Stored records

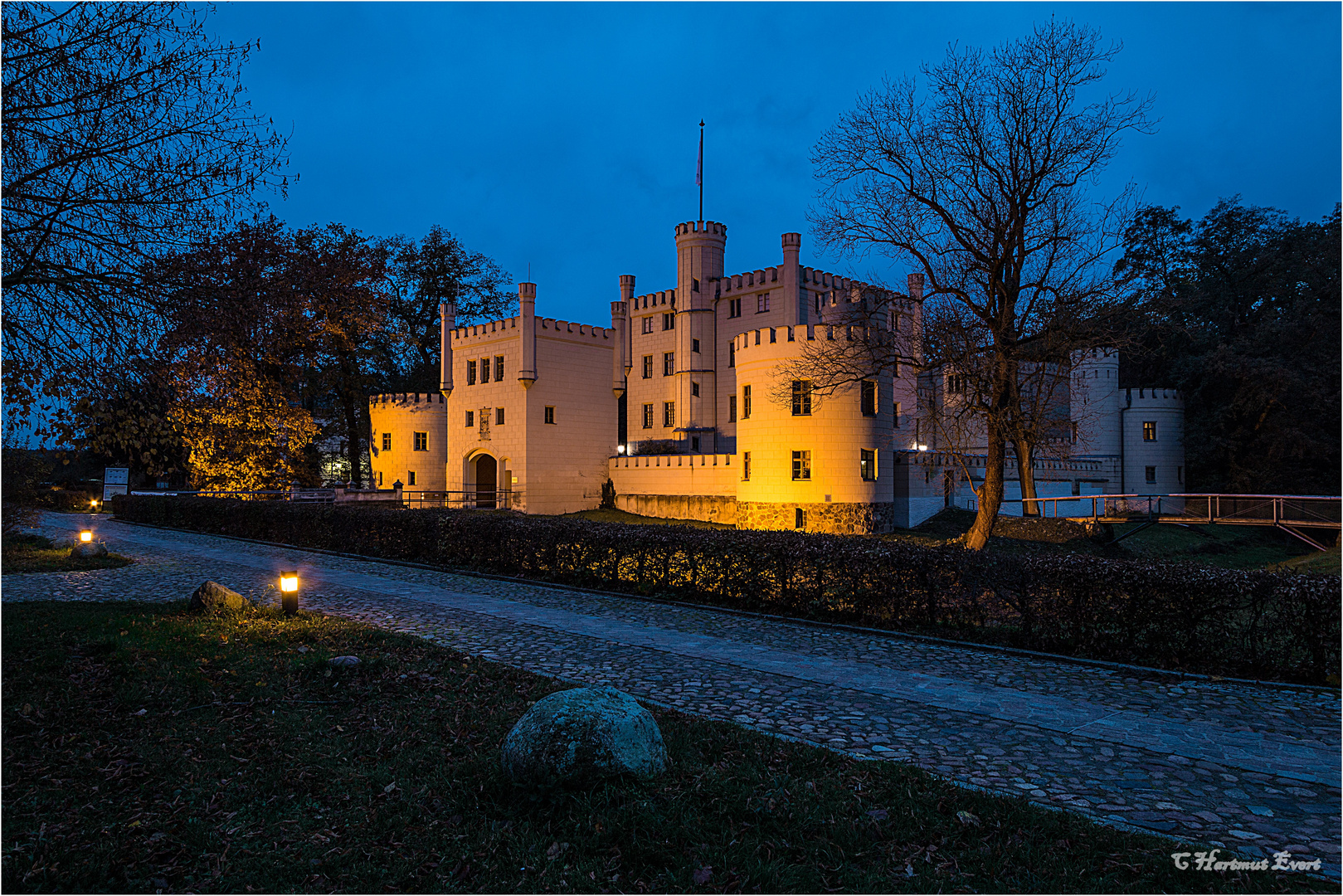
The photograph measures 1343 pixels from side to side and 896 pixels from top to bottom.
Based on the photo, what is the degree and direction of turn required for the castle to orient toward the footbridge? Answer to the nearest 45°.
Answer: approximately 90° to its left

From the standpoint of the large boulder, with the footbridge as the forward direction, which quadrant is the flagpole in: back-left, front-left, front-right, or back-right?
front-left

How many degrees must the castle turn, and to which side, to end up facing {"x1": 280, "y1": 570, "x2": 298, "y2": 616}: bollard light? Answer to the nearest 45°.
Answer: approximately 45° to its left

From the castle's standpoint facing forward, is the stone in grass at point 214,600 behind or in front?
in front

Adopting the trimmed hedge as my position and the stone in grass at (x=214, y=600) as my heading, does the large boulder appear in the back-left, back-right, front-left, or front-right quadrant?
front-left

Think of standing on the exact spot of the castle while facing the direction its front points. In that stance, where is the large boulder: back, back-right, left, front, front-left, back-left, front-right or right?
front-left

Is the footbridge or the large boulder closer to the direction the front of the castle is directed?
the large boulder

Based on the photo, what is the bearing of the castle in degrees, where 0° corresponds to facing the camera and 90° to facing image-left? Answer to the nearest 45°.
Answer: approximately 45°

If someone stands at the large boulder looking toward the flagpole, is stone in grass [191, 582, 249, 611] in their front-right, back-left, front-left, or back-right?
front-left

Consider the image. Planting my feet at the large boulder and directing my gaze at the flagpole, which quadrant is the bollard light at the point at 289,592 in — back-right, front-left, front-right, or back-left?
front-left
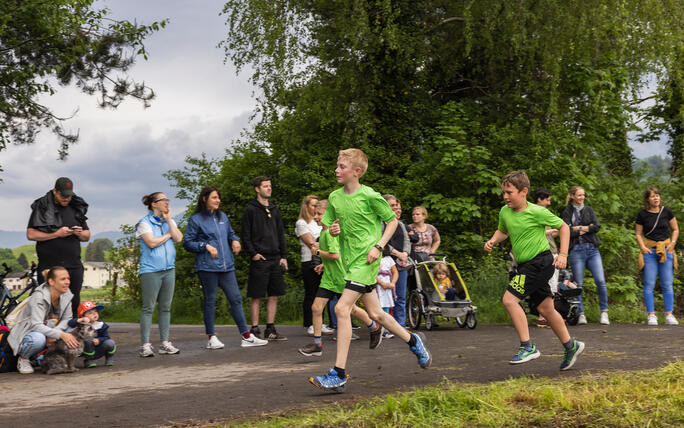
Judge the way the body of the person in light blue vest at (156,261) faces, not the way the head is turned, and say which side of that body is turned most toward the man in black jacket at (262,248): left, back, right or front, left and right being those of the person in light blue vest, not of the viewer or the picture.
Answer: left

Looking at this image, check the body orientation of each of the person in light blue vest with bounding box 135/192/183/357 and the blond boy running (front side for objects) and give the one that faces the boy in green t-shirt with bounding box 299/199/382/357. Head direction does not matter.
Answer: the person in light blue vest

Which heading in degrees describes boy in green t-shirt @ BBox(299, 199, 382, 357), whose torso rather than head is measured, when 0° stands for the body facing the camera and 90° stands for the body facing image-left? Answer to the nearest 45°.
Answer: approximately 90°

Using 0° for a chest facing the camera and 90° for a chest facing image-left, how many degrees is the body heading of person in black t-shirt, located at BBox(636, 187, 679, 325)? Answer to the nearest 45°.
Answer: approximately 0°

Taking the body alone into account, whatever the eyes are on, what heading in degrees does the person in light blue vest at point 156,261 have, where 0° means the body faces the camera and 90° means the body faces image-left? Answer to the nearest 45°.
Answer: approximately 315°

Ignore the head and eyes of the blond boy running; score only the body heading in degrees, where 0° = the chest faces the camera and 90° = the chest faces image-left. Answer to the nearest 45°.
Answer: approximately 45°

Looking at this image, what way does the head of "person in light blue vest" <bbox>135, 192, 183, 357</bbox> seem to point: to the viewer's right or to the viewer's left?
to the viewer's right

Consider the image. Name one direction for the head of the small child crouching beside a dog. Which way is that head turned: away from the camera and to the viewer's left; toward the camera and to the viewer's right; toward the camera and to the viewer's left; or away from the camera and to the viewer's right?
toward the camera and to the viewer's right

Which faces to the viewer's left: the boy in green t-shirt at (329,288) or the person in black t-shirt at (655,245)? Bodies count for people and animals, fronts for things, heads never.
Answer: the boy in green t-shirt

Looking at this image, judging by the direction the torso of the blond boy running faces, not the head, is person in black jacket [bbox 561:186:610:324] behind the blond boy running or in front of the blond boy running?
behind

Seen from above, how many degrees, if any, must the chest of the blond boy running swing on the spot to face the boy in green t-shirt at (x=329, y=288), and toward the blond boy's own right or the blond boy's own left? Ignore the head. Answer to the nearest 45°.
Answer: approximately 135° to the blond boy's own right

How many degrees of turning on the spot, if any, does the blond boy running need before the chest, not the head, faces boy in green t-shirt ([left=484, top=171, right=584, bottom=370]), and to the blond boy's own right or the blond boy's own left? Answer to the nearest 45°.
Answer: approximately 135° to the blond boy's own left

* Task instructions *
Write out each line of the records above as a numbered list, skipping blank lines and leaving out the pictures.

* Response for this exercise *
1. The photograph measures 1343 pixels from side to side and 896 pixels from top to bottom.
2. Based on the photo, what is the degree and direction of turn required for the castle to orient toward the footbridge? Answer to the nearest 45°.
3. Answer: approximately 90° to its left
4. From the standpoint of the large boulder, with the footbridge as the forward direction, which quadrant is the flagpole in: back-left, front-left, front-right, or back-right?
5. front-left
6. How many degrees must the castle turn, and to which side, to end up facing {"x1": 280, "y1": 570, "x2": 298, "y2": 616}: bollard light? Answer to the nearest 45°.
7. Answer: approximately 45° to its left
8. From the castle's standpoint facing forward, is the stone in grass at point 214,600 behind or in front?
9. in front
10. Adopting the trimmed hedge as my position and the stone in grass at (x=214, y=600) as my heading, does the large boulder appear in the back-left, back-right, front-left, or front-right quadrant?
11. front-left
12. Think of standing on the exact spot of the castle while facing the direction its front points. In that stance, where is the large boulder: back, back-right, left, front, front-left, back-left, front-right or right?
13. front-left
14. Is the footbridge or the large boulder closer to the direction the front of the castle is directed?
15. the large boulder
16. Based on the photo, what is the bearing of the castle in degrees, where 0° corresponds to facing the camera and 90° to facing image-left? Answer to the nearest 45°.
17. Answer: approximately 45°
18. If someone stands at the large boulder looking toward the flagpole, is stone in grass [191, 582, 249, 611] in their front-right, back-left, front-left, or back-right?
19. front-left
20. Consider the image. Planting my feet at the large boulder and directing my gaze at the flagpole, which quadrant is the bollard light at the point at 289,592 in — back-right, front-left, front-right, or back-left?
21. front-left
22. Judge the way the body of the person in light blue vest at (156,261) faces, not the way the head is turned, and say which side of that body is turned most toward the man in black jacket at (262,248): left, back, right or front, left and right being those of the person in light blue vest, not of the viewer or the picture.
23. Answer: left
24. Looking at this image, check the body orientation of each of the person in light blue vest with bounding box 135/192/183/357 and the blond boy running (front side for objects) and give the one that faces the boy in green t-shirt with bounding box 299/199/382/357. Head direction does not matter.
25. Answer: the person in light blue vest
26. Which heading in degrees describes boy in green t-shirt @ BBox(299, 199, 382, 357), whose torso rather than head is measured, when 0° stands for the body facing the camera and 90° stands for the body facing image-left? Answer to the nearest 45°.
27. Answer: approximately 90°
28. Using 0° for a chest facing the camera and 90° for a chest facing image-left, how many degrees is the body heading of person in black t-shirt, located at BBox(636, 187, 679, 325)? Answer to the nearest 45°.
29. Answer: approximately 0°
30. Taking the body alone into account, whatever the eyes are on, what heading in degrees does the person in light blue vest at point 156,261 have, where 0° means the body faces the camera and 90° means the body faces image-left? Answer to the nearest 45°.
31. Answer: approximately 315°
32. Ignore the head and eyes of the blond boy running; score only the body heading in degrees, where 0° = the chest faces the camera and 90° = the chest faces image-left. Answer to the nearest 45°.
33. Answer: approximately 45°
34. Looking at this image, what way does the head of "person in light blue vest" <bbox>135, 192, 183, 357</bbox> seem to point: to the viewer's right or to the viewer's left?
35. to the viewer's right
36. Consider the image. Name one direction for the head of the small child crouching beside a dog. Which way is that head turned: away from the camera and to the viewer's left; toward the camera and to the viewer's right; toward the camera and to the viewer's left; or away from the camera and to the viewer's right?
37. toward the camera and to the viewer's right
38. Which faces to the viewer's left: the boy in green t-shirt at (329,288) or the person in black t-shirt at (655,245)? Bodies count for people and animals, fronts for things, heads never.
39. Answer: the boy in green t-shirt
40. Looking at this image, judging by the direction the torso of the blond boy running faces, not the head, is person in black jacket [bbox 561:186:610:324] behind the blond boy running or in front of the blond boy running?
41. behind
42. Seen from above, how many degrees, if any, must the chest of the blond boy running swing on the spot to face the boy in green t-shirt at (x=329, y=288), and toward the blond boy's own right or the blond boy's own left? Ignore the head. Answer to the nearest 45°.
43. Answer: approximately 135° to the blond boy's own right
44. How many degrees of turning on the spot, if any, does the blond boy running need before the chest, not the head, faces boy in green t-shirt ([left=484, top=171, right=584, bottom=370]), and to the blond boy's own right or the blond boy's own left? Answer to the nearest 45°.
45. Answer: approximately 135° to the blond boy's own left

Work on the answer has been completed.